A proposito di ciò che attira l’attenzione contemporanea: quali aspetti le restano più impressi, più di un anno dopo, delle reazioni planetarie suscitate dal rogo di Notre-Dame? Questa catastrofe ha rivelato una vitalità quasi insospettata delle pietre agli occhi di un’umanità alla ricerca di sorgenti di vita...

La cattedrale non è solo un insieme di pietre. Essa è il luogo in cui si rivela la profondità dell’anima umana capace di rivolgersi a Dio e di trascendersi per raggiungere un 'oltre' rispetto alla sola materia. Siamo stati tutti profondamente colpiti dall’unanimità di reazioni giunte da ogni orizzonte.
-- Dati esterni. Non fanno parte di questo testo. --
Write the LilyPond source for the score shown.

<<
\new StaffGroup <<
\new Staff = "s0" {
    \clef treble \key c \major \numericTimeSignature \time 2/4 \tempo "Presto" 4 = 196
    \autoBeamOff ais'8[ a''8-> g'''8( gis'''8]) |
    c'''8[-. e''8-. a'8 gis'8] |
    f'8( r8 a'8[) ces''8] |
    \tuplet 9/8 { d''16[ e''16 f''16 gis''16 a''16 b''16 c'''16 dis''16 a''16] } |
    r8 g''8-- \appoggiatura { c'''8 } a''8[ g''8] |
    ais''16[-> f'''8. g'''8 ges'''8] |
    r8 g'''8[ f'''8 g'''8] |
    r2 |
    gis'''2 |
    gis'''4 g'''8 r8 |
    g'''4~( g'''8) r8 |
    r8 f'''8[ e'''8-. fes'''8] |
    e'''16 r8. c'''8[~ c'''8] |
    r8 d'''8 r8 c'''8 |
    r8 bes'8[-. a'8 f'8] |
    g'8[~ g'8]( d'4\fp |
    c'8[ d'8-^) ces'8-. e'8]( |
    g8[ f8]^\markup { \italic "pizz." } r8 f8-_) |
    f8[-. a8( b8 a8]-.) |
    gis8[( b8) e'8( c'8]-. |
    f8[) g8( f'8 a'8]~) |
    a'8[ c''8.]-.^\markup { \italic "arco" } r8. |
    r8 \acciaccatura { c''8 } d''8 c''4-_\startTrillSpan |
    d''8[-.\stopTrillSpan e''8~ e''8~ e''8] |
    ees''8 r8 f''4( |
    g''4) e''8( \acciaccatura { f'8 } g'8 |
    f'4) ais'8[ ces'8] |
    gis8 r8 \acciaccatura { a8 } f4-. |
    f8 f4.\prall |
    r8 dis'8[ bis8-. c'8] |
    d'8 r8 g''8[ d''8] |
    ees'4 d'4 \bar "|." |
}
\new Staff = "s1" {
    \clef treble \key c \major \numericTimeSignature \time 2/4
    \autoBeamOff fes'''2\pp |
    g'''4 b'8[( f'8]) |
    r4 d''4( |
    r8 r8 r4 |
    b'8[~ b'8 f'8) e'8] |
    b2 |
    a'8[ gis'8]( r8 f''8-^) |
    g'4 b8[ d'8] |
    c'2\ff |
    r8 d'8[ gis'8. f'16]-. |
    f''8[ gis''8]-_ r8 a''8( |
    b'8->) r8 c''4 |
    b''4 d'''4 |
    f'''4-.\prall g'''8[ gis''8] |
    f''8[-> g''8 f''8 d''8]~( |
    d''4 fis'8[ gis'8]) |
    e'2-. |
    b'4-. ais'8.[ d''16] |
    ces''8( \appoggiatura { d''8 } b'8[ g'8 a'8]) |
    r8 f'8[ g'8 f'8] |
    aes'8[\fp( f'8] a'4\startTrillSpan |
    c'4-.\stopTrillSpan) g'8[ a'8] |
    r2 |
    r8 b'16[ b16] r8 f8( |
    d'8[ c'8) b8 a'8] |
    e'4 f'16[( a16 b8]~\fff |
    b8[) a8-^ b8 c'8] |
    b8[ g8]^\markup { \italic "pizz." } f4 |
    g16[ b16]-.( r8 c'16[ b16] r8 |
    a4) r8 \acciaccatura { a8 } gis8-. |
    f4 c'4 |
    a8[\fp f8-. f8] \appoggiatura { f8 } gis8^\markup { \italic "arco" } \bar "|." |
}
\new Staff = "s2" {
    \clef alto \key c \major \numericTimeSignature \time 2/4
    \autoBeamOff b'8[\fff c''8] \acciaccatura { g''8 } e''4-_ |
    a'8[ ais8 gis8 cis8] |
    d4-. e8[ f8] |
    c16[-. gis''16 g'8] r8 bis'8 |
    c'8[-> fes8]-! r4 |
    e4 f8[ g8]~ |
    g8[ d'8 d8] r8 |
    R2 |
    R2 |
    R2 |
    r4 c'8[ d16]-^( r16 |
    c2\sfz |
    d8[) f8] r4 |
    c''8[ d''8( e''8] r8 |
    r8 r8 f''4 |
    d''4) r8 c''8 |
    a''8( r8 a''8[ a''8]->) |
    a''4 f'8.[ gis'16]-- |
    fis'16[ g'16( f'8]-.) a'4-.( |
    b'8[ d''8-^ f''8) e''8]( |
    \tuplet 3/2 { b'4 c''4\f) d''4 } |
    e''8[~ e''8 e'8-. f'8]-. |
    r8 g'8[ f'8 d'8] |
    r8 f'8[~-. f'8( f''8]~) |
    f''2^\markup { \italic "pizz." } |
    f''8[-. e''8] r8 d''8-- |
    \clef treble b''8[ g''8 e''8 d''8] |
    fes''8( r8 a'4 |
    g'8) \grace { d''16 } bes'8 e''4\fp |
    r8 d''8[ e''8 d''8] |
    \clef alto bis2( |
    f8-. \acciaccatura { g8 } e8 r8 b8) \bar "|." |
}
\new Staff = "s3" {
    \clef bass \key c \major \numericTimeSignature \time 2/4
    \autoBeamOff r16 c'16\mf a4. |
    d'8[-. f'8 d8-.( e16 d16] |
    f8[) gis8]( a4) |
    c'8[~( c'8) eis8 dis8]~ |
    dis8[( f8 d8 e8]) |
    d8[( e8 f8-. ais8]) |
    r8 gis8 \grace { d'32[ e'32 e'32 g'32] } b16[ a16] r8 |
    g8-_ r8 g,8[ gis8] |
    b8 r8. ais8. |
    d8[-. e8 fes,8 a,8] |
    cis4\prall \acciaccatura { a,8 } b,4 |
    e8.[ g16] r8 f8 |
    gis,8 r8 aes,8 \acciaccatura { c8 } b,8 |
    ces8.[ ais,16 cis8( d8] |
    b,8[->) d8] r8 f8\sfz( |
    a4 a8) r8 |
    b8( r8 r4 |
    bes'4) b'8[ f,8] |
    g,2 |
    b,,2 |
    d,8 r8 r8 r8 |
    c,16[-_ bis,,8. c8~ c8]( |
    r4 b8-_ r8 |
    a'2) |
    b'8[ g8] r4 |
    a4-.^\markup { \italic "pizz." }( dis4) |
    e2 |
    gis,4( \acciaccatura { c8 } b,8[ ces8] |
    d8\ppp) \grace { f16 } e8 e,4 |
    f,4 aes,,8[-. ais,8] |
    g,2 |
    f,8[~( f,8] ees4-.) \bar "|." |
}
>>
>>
Dai grandi donatori generosi fino ai bambini che mi chiedevano «monsignore, hai ricevuto la mia moneta da un euro, vero?», questo slancio in cui ciascuno vuole recare il proprio contributo è il segno che il soffio dello Spirito che ha voluto questa cattedrale non si è spento. Il restauro ci ricorda che la vita prevarrà sempre sulla morte. È il cuore della nostra fede: Cristo è davvero risorto.